Your instructions:
Every line of the data that contains the string "core" must be copied.

(Stored dataset items)

⟨

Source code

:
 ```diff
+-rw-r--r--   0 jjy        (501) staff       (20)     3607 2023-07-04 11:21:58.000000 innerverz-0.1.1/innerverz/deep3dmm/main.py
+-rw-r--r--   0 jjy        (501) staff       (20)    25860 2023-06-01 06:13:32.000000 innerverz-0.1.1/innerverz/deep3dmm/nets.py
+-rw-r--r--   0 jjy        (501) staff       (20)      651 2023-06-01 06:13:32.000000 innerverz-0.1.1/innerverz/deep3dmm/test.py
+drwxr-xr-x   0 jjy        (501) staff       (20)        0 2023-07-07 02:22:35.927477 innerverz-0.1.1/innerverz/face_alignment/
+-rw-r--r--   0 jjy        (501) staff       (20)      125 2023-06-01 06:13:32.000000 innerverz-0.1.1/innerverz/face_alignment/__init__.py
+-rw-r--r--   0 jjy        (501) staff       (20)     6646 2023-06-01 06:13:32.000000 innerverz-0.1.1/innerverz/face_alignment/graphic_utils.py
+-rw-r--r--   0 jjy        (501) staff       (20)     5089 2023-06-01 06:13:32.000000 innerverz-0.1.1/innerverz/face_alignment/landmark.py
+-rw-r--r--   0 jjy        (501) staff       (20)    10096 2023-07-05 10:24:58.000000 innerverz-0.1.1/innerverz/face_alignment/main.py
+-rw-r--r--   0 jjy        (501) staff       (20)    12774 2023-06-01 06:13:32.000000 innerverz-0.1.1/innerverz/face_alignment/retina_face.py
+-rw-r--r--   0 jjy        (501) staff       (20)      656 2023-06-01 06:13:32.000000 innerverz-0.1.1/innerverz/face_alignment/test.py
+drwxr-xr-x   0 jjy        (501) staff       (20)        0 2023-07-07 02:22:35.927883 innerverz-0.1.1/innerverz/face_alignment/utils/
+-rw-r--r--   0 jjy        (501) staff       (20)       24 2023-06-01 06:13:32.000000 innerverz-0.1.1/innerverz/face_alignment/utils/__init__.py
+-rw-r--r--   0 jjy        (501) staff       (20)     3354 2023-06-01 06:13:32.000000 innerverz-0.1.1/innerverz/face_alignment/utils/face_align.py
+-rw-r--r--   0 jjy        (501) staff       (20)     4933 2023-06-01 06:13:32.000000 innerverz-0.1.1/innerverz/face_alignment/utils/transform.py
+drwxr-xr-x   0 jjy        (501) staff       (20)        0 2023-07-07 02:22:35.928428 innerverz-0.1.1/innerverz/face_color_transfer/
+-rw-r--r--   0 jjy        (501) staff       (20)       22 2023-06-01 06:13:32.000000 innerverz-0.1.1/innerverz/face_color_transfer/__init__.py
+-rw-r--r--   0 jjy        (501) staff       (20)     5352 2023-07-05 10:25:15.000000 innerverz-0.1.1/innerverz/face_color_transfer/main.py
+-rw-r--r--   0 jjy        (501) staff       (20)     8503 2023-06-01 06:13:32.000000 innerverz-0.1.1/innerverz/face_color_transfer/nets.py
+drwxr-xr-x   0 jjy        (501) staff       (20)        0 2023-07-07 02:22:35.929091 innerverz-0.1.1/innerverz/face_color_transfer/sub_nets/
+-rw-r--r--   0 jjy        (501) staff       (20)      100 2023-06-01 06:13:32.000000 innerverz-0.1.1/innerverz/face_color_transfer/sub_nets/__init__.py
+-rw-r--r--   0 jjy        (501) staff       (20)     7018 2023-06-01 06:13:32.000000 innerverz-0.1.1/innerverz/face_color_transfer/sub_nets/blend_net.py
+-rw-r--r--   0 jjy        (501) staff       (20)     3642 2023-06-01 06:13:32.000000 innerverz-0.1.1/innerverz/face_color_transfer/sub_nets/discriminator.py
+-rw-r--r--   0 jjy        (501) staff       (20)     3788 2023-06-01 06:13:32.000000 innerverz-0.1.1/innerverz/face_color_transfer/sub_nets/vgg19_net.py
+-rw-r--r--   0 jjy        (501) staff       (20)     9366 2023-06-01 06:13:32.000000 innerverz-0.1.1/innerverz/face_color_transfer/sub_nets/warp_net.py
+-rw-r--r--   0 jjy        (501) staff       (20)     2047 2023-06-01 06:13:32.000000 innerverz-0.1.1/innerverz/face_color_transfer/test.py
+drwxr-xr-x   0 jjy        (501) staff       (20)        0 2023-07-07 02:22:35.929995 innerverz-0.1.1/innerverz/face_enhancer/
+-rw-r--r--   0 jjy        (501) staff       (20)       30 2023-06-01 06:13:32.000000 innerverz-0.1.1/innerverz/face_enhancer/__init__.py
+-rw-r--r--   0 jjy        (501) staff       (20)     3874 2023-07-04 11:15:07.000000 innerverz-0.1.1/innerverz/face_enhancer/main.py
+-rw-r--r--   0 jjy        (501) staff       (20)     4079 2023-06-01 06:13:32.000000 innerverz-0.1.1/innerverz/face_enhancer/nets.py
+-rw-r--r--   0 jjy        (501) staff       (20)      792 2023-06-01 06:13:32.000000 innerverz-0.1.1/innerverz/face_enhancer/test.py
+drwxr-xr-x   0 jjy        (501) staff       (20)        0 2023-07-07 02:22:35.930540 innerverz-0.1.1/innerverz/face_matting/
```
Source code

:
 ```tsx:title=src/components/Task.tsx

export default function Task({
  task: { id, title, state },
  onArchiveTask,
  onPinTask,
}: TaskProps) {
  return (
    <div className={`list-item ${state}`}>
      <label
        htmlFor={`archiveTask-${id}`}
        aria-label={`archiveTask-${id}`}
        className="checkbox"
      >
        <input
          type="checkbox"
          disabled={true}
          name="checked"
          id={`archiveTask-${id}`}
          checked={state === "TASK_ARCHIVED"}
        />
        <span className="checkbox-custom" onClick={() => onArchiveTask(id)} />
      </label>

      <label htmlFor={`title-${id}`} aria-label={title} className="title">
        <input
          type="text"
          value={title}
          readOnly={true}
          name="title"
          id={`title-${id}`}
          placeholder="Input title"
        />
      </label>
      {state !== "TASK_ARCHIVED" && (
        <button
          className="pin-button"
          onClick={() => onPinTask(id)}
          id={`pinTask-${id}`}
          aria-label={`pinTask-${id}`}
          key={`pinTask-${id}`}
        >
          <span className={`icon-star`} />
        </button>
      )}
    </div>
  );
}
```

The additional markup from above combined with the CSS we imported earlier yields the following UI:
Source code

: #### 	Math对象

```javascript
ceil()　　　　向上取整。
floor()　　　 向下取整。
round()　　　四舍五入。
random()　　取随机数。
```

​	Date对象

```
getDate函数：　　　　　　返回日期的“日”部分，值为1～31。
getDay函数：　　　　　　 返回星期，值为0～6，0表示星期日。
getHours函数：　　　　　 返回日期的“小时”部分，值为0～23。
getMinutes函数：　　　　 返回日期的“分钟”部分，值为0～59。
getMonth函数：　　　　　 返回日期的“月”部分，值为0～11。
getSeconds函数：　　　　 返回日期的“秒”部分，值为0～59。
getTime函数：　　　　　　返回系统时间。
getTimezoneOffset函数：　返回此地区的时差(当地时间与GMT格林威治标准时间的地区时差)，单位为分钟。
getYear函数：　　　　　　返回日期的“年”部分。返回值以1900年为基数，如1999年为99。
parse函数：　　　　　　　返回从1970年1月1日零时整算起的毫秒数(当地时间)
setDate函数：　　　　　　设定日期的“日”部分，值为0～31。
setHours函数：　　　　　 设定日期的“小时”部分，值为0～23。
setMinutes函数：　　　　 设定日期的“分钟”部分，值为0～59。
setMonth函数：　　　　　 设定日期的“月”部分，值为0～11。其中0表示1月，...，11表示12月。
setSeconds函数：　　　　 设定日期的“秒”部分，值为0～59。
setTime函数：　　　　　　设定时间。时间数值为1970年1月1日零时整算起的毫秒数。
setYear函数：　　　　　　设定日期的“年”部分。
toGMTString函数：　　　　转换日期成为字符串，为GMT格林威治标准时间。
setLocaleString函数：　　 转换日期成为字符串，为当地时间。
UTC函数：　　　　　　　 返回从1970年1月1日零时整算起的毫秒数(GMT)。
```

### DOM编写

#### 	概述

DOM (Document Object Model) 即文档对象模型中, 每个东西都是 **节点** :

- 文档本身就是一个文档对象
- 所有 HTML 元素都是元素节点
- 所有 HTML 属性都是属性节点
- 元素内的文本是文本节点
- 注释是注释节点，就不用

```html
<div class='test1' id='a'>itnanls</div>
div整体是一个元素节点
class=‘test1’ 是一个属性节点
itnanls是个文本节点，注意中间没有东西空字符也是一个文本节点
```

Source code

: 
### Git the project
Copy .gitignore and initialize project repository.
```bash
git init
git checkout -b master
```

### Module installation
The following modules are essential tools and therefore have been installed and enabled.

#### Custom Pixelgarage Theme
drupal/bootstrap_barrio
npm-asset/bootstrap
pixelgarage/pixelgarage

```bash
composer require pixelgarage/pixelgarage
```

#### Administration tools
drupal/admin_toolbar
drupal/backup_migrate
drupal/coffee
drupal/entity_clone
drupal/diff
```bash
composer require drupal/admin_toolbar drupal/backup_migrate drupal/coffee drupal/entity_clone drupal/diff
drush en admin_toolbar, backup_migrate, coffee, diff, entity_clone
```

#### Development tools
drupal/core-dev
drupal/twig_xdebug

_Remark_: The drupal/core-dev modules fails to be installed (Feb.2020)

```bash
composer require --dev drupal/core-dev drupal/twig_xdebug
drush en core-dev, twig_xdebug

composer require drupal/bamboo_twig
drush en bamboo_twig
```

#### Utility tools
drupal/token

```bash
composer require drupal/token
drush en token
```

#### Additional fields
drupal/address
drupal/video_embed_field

⟩

Exercise answer:
drupal/core-dev
_Remark_: The drupal/core-dev modules fails to be installed (Feb.2020)
composer require --dev drupal/core-dev drupal/twig_xdebug
drush en core-dev, twig_xdebug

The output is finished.